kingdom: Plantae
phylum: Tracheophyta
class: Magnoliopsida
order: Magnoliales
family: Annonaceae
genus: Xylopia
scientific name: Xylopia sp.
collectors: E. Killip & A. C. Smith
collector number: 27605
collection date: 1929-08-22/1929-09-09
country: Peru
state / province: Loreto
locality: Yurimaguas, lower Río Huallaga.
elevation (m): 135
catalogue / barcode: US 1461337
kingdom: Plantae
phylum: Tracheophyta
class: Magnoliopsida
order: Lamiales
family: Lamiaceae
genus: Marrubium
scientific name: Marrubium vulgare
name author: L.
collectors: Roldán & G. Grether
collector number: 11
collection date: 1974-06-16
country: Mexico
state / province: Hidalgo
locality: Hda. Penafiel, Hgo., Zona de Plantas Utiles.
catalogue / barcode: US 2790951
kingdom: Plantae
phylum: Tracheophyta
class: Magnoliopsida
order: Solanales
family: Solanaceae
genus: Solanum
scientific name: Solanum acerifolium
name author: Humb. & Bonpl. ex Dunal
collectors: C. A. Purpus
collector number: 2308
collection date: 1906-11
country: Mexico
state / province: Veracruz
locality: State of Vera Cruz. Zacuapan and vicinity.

******************************

#### [Exercise details]
Rewrite all of the listing above as a numbered list, leaving out any blank lines.

#### [Exercise answer]
1. kingdom: Plantae
2. phylum: Tracheophyta
3. class: Magnoliopsida
4. order: Magnoliales
5. family: Annonaceae
6. genus: Xylopia
7. scientific name: Xylopia sp.
8. collectors: E. Killip & A. C. Smith
9. collector number: 27605
10. collection date: 1929-08-22/1929-09-09
11. country: Peru
12. state / province: Loreto
13. locality: Yurimaguas, lower Río Huallaga.
14. elevation (m): 135
15. catalogue / barcode: US 1461337
16. kingdom: Plantae
17. phylum: Tracheophyta
18. class: Magnoliopsida
19. order: Lamiales
20. family: Lamiaceae
21. genus: Marrubium
22. scientific name: Marrubium vulgare
23. name author: L.
24. collectors: Roldán & G. Grether
25. collector number: 11
26. collection date: 1974-06-16
27. country: Mexico
28. state / province: Hidalgo
29. locality: Hda. Penafiel, Hgo., Zona de Plantas Utiles.
30. catalogue / barcode: US 2790951
31. kingdom: Plantae
32. phylum: Tracheophyta
33. class: Magnoliopsida
34. order: Solanales
35. family: Solanaceae
36. genus: Solanum
37. scientific name: Solanum acerifolium
38. name author: Humb. & Bonpl. ex Dunal
39. collectors: C. A. Purpus
40. collector number: 2308
41. collection date: 1906-11
42. country: Mexico
43. state / province: Veracruz
44. locality: State of Vera Cruz. Zacuapan and vicinity.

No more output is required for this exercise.